Your response should consist of the entries below, written out exactly.

--- Information provided ---
******************************
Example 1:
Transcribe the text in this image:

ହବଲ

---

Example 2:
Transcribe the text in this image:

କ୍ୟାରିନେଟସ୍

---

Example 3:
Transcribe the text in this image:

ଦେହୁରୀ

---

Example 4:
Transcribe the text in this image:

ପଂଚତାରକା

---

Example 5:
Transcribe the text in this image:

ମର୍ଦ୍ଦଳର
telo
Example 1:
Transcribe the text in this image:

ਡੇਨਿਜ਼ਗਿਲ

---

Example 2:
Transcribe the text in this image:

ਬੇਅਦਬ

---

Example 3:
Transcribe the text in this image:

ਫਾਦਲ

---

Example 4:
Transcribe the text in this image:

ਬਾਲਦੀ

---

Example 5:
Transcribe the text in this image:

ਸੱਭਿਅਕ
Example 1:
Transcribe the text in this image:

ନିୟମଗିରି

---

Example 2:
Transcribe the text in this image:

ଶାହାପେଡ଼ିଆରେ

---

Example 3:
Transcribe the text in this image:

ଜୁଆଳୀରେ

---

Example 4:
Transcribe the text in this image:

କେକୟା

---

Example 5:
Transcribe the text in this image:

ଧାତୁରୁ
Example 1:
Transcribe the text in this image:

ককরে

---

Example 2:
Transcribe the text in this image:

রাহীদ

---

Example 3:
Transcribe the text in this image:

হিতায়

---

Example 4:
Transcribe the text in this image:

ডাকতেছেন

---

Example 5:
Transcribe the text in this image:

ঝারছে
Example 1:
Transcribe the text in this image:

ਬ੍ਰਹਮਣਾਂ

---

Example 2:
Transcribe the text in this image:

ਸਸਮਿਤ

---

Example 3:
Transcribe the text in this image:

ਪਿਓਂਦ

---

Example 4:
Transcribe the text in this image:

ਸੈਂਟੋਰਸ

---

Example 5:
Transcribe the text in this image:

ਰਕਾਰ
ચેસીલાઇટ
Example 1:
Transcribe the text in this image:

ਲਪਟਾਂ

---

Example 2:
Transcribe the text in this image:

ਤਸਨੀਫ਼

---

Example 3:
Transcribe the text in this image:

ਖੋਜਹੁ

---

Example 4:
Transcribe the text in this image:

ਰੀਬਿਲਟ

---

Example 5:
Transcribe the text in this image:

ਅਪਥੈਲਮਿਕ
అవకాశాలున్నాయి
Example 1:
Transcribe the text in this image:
******************************
--- Finished task ---
Example 1:
Transcribe the text in this image:

ହବଲ

---

Example 2:
Transcribe the text in this image:

କ୍ୟାରିନେଟସ୍

---

Example 3:
Transcribe the text in this image:

ଦେହୁରୀ

---

Example 4:
Transcribe the text in this image:

ପଂଚତାରକା

---

Example 5:
Transcribe the text in this image:

ମର୍ଦ୍ଦଳର
telo
Example 1:
Transcribe the text in this image:

ਡੇਨਿਜ਼ਗਿਲ

---

Example 2:
Transcribe the text in this image:

ਬੇਅਦਬ

---

Example 3:
Transcribe the text in this image:

ਫਾਦਲ

---

Example 4:
Transcribe the text in this image:

ਬਾਲਦੀ

---

Example 5:
Transcribe the text in this image:

ਸੱਭਿਅਕ
Example 1:
Transcribe the text in this image:

ନିୟମଗିରି

---

Example 2:
Transcribe the text in this image:

ଶାହାପେଡ଼ିଆରେ

---

Example 3:
Transcribe the text in this image:

ଜୁଆଳୀରେ

---

Example 4:
Transcribe the text in this image:

କେକୟା

---

Example 5:
Transcribe the text in this image:

ଧାତୁରୁ
Example 1:
Transcribe the text in this image:

ককরে

---

Example 2:
Transcribe the text in this image:

রাহীদ

---

Example 3:
Transcribe the text in this image:

হিতায়

---

Example 4:
Transcribe the text in this image:

ডাকতেছেন

---

Example 5:
Transcribe the text in this image:

ঝারছে
Example 1:
Transcribe the text in this image:

ਬ੍ਰਹਮਣਾਂ

---

Example 2:
Transcribe the text in this image:

ਸਸਮਿਤ

---

Example 3:
Transcribe the text in this image:

ਪਿਓਂਦ

---

Example 4:
Transcribe the text in this image:

ਸੈਂਟੋਰਸ

---

Example 5:
Transcribe the text in this image:

ਰਕਾਰ
ચેસીલાઇટ
Example 1:
Transcribe the text in this image:

ਲਪਟਾਂ

---

Example 2:
Transcribe the text in this image:

ਤਸਨੀਫ਼

---

Example 3:
Transcribe the text in this image:

ਖੋਜਹੁ

---

Example 4:
Transcribe the text in this image:

ਰੀਬਿਲਟ

---

Example 5:
Transcribe the text in this image:

ਅਪਥੈਲਮਿਕ
అవకాశాలున్నాయి
Example 1:
Transcribe the text in this image:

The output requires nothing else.